*** Dataset records
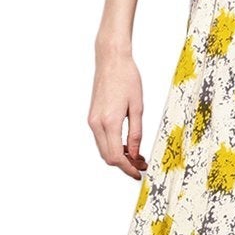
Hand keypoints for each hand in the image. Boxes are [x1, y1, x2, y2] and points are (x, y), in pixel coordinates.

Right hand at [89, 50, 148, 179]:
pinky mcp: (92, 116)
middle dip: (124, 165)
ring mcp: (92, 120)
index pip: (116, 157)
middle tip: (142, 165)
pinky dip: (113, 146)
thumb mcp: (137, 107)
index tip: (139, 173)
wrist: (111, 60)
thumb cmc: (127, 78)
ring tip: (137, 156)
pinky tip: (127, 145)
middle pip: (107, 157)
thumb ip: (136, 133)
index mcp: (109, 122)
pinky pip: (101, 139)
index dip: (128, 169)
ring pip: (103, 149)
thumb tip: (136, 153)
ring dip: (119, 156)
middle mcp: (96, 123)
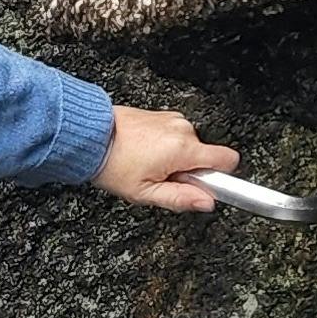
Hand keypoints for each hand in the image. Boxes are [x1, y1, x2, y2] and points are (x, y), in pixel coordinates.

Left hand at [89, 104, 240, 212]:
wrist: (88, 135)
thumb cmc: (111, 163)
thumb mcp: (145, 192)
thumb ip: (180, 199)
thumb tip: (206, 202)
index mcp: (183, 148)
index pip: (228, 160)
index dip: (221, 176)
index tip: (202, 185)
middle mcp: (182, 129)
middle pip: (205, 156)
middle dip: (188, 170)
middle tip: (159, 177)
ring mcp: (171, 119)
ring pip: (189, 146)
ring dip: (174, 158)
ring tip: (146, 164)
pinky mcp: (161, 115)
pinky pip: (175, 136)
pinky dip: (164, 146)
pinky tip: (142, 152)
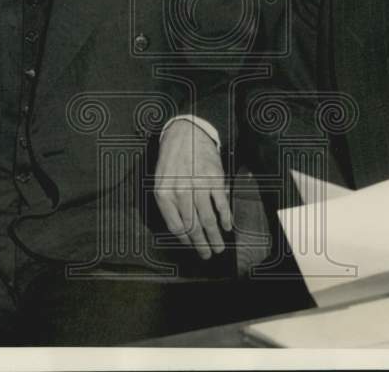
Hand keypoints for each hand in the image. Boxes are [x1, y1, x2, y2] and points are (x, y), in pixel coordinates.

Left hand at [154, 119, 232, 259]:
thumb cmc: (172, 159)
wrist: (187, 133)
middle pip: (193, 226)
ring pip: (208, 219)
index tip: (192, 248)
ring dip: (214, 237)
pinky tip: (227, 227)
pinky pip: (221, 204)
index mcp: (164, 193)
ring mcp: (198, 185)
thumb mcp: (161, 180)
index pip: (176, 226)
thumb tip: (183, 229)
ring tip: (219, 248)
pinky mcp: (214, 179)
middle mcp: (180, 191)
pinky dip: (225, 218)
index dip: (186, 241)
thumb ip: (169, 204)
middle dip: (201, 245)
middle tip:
******
Exercise details
Your task is to transcribe, exactly and without additions, every line from the one that contains "thumb cmc: (127, 78)" to the end of the entries above, both included. Omit all pictures.

Answer section
thumb cmc: (127, 78)
ring tip: (137, 156)
pinky tip: (127, 145)
middle pip: (107, 157)
thumb ip: (136, 133)
index mcp: (109, 122)
pinky pip: (101, 139)
index dip: (128, 169)
ring pip: (103, 149)
thumb tip: (136, 153)
ring dip: (119, 156)
middle mcp: (96, 123)
Hand keypoints for each hand in the image. Boxes are [x1, y1, x2, y2] and points are (x, y), in pixel coordinates.

Left hand at [89, 104, 240, 212]:
wrist: (88, 135)
thumb cmc: (111, 163)
thumb mcp: (145, 192)
thumb ip: (180, 199)
thumb tip: (206, 202)
index mcp: (183, 148)
index pip: (228, 160)
index dip: (221, 176)
index tip: (202, 185)
middle mcp: (182, 129)
middle pip: (205, 156)
middle dip: (188, 170)
middle tip: (159, 177)
ring mcp: (171, 119)
ring pip: (189, 146)
ring dip: (174, 158)
ring tip: (146, 164)
pinky mcp: (161, 115)
pinky pip: (175, 136)
pinky dip: (164, 146)
pinky tip: (142, 152)
Hand keypoints for each hand in the image. Boxes are [x1, y1, x2, y2] and points are (x, y), in pixel coordinates.

Left hand at [154, 119, 232, 259]:
thumb cmc: (172, 159)
wrist: (187, 133)
middle pip: (193, 226)
ring pip: (208, 219)
index tip: (192, 248)
ring dip: (214, 237)
pinky tip: (227, 227)
pinky pip: (221, 204)
index mcp: (164, 193)
ring mcp: (198, 185)
thumb mcp: (161, 180)
index pip: (176, 226)
thumb tip: (183, 229)
ring tip: (219, 248)
pinky mcp: (214, 179)
middle mcp: (180, 191)
pinky dip: (225, 218)
index dip: (186, 241)
thumb ip: (169, 204)
middle dip: (201, 245)
middle tip:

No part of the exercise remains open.